4 min • read

Annotating Kubernetes Services for humans

Have you ever been asked to troubleshoot a failing Kubernetes service and struggled to find basic information about it such as the source repository and owner?

One of the problems as Kubernetes applications grow is the proliferation of services. As the number of services grows, developers start to specialize working with specific ones. When it comes to troubleshooting, however, developers need to be able to find the source, understand the service and dependencies, and chat with the owning team for any service.

Human service discovery

Troubleshooting always begins with information gathering. While much attention has been paid to centralizing machine data (e.g., logs, metrics), much less attention has been given to the human aspect of service discovery. Who owns a particular service? What Slack channel does the team work on? Where is the source for the service? What issues are currently known and being tracked?

Kubernetes annotations

Kubernetes annotations are designed to solve exactly this problem. Often overlooked, Kubernetes annotations are designed to add metadata to Kubernetes objects. The Kubernetes documentation says annotations can “attach arbitrary non-identifying metadata to objects.” This means that annotations should be used for attaching metadata that is external to Kubernetes. As such, annotations can contain any type of data.

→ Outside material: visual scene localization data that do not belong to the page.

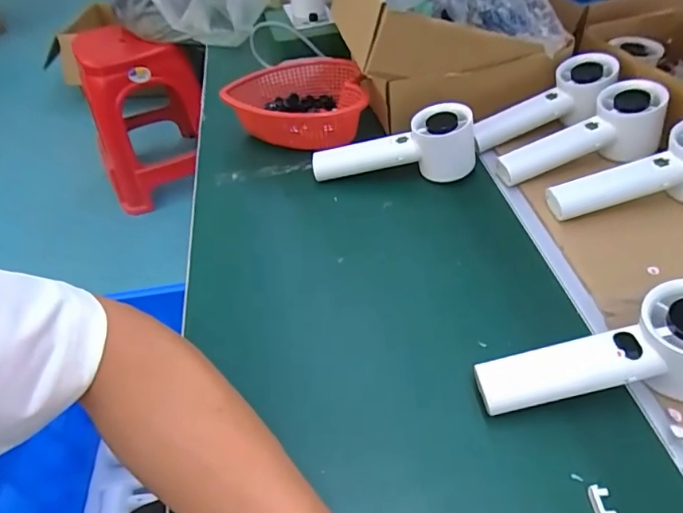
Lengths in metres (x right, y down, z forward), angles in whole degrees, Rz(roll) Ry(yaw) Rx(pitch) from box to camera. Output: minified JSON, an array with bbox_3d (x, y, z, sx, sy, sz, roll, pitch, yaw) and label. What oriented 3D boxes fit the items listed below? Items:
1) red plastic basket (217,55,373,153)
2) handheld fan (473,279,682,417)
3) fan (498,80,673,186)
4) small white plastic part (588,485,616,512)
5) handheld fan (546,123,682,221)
[{"bbox_3d":[-0.046,-0.172,0.589,0.156,0.063,0.133,2,45,6],"label":"red plastic basket"},{"bbox_3d":[0.168,0.068,0.324,0.159,0.056,0.055,-18,42,12],"label":"handheld fan"},{"bbox_3d":[0.225,-0.109,0.484,0.153,0.039,0.063,-21,42,12],"label":"fan"},{"bbox_3d":[0.146,0.138,0.285,0.011,0.006,0.019,-2,44,2],"label":"small white plastic part"},{"bbox_3d":[0.259,-0.065,0.436,0.158,0.051,0.056,-19,41,15],"label":"handheld fan"}]

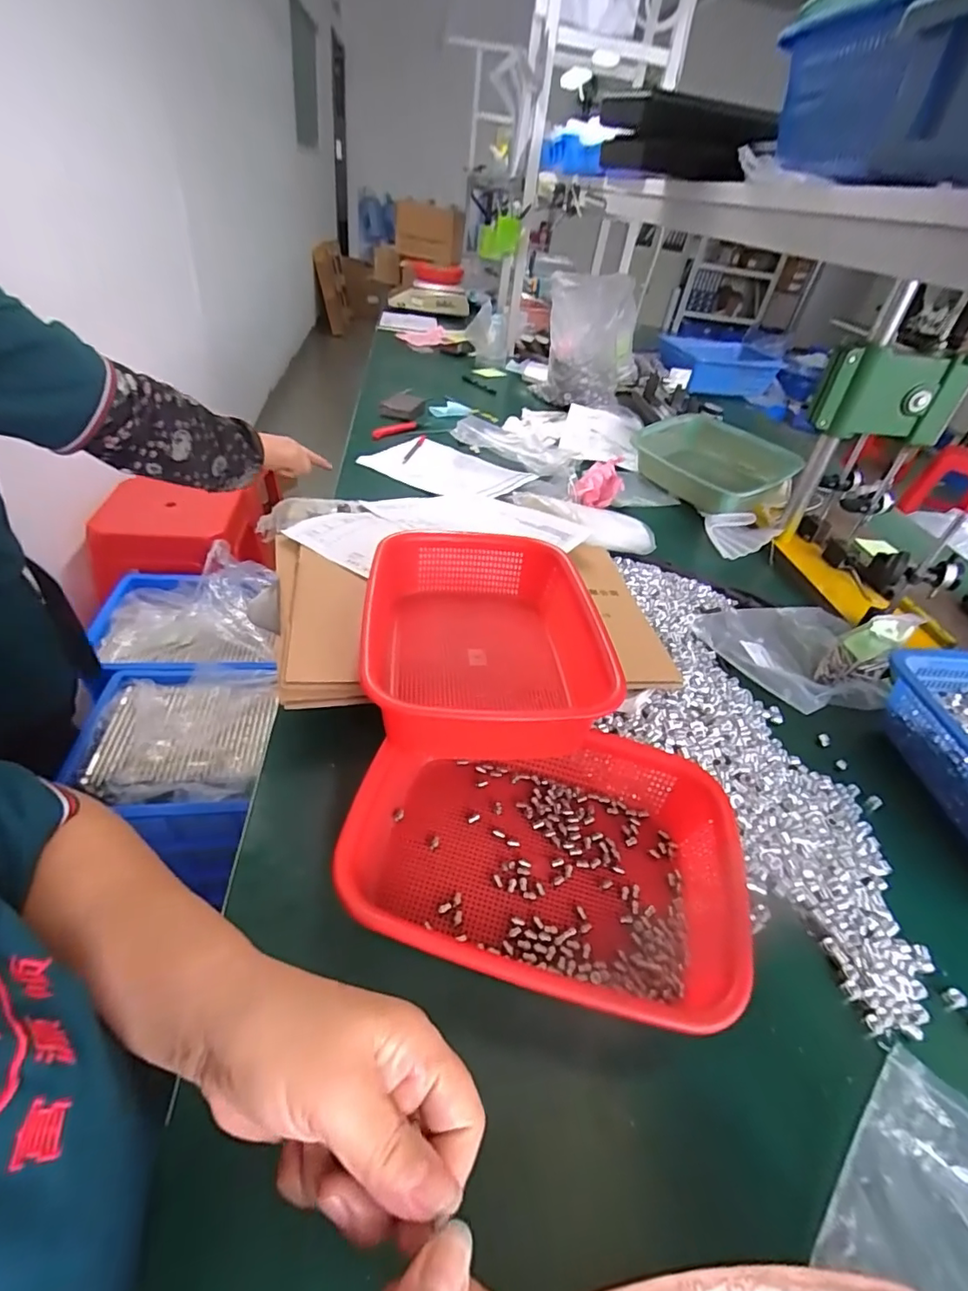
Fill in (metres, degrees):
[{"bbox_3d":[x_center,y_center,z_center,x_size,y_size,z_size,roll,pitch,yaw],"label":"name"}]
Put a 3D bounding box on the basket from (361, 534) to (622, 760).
[{"bbox_3d":[0.002,-0.011,0.508,0.216,0.090,0.292,4,41,-7],"label":"basket"}]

This is in contrast to labels, which are designed for uses internal to Kubernetes. Label structure and values are constrained so they can be efficiently used by Kubernetes.

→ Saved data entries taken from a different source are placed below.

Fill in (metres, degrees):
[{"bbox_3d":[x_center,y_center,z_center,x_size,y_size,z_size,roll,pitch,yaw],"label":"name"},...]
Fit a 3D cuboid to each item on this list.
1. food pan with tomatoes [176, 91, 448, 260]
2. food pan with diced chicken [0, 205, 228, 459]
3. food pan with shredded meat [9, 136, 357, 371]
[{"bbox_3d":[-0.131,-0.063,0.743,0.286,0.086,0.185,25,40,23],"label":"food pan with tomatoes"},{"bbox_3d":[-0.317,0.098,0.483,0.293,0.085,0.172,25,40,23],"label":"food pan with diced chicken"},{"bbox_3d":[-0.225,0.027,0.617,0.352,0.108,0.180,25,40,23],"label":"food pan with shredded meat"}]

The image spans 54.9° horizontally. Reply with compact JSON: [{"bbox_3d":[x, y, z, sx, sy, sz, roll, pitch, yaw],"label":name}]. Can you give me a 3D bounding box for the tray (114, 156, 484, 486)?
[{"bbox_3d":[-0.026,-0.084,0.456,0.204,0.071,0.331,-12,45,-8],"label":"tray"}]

Kubernetes annotations in action

Here is an example. Imagine you have a Service called quote. You can do the following to add an annotation to it:

shell
kubectl annotate service quote a8r.io/owner=”@sally”

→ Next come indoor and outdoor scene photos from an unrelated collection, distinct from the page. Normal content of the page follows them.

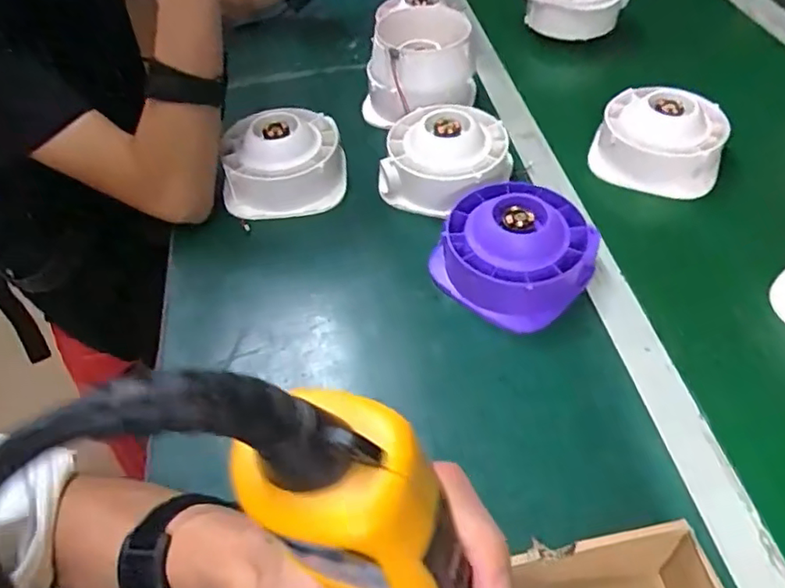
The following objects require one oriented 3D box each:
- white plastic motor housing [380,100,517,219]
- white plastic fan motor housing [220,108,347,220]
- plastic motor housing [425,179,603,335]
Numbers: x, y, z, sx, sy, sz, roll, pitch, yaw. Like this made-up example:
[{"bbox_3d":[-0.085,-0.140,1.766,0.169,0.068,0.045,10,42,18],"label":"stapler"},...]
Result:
[{"bbox_3d":[0.058,-0.148,0.624,0.134,0.065,0.128,8,51,11],"label":"white plastic motor housing"},{"bbox_3d":[-0.118,-0.148,0.638,0.129,0.066,0.119,-7,50,-2],"label":"white plastic fan motor housing"},{"bbox_3d":[0.112,-0.042,0.539,0.131,0.077,0.124,29,58,26],"label":"plastic motor housing"}]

We've just added an annotation called a8r.io/owner with the value of @sally. Now, we can use kubectl describe to get the information:

Terminal
$ kubectl describe service quote
Name: quote
Namespace: default
Labels: <none>
Annotations: a8r.io/owner: @sally
Selector: app=quote
Type: ClusterIP
IP: 10.109.142.131
Port: http 80/TCP
TargetPort: 8080/TCP
Endpoints: <none>
Session Affinity: None
Events: <none>

You can also add the same annotation via your Service's YAML:

yaml
apiVersion: v1
kind: Service
metadata:
name: quote
annotations:
a8r.io/owner: @sally
spec:
selector:
app: quote
ports:
- protocol: TCP
port: 80
targetPort: 8080

A Convention for Annotations

Adopting a common convention for annotations ensures consistency and understandability. Typically, you’ll want to attach the annotation to the Service object, as Services are the high-level resource that maps most clearly to a team’s responsibility. Namespacing your annotations is also very important. Here is one set of conventions, also documented at a8r.io:

AnnotationDescription
a8r.io/descriptionUnstructured text description of the service for humans.
a8r.io/ownerSSO username (GitHub), email address (linked to GitHub account), or unstructured owner description.
a8r.io/chatSlack channel, or link to external chat system.
a8r.io/bugsLink to external bug tracker.
a8r.io/logsLink to external log viewer.
a8r.io/documentationLink to external project documentation.
a8r.io/repositoryLink to external VCS repository.
a8r.io/supportLink to external support center.
a8r.io/runbookLink to external project runbook.
a8r.io/incidentsLink to external incident dashboard.
a8r.io/uptimeLink to external uptime dashboard.
a8r.io/performanceLink to external performance dashboard.
a8r.io/dependenciesUnstructured text describing the service dependencies for humans.
a8r.io/ignoreWhen present with any value, prevent the service from appearing in the Service Catalog.

Visualizing annotations: Service catalogs

As the number of microservices and annotations proliferate, running kubectl describe can get tedious and requires every developer to have some direct access to the cluster.

Recently, service catalogs have provided greater visibility in the Kubernetes ecosystem. Popularized by tools such as Shopify's ServicesDB and Spotify's System Z, service catalogs are internally-facing developer portals that present critical information about microservices.

Note that these service catalogs should not be confused with the Kubernetes Service Catalog project. Built on the Open Service Broker API, the Kubernetes Service Catalog enables Kubernetes operators to plug different services (e.g., databases) into their cluster.

Annotate your services now and thank yourself later

Much like implementing observability within microservice systems, you often don’t realize that you need human service discovery until it’s too late. Don't wait until something is on fire in production to start wishing that you had documented who owns any particular service.

There's enormous benefits to building an effective “version 0” service: a dancing skeleton application with a thin slice of complete functionality that can be deployed to production with a minimal yet effective continuous delivery pipeline.

Adding service annotations should be an essential part of your “version 0” for all of your services. Add them now, and you’ll thank yourself later.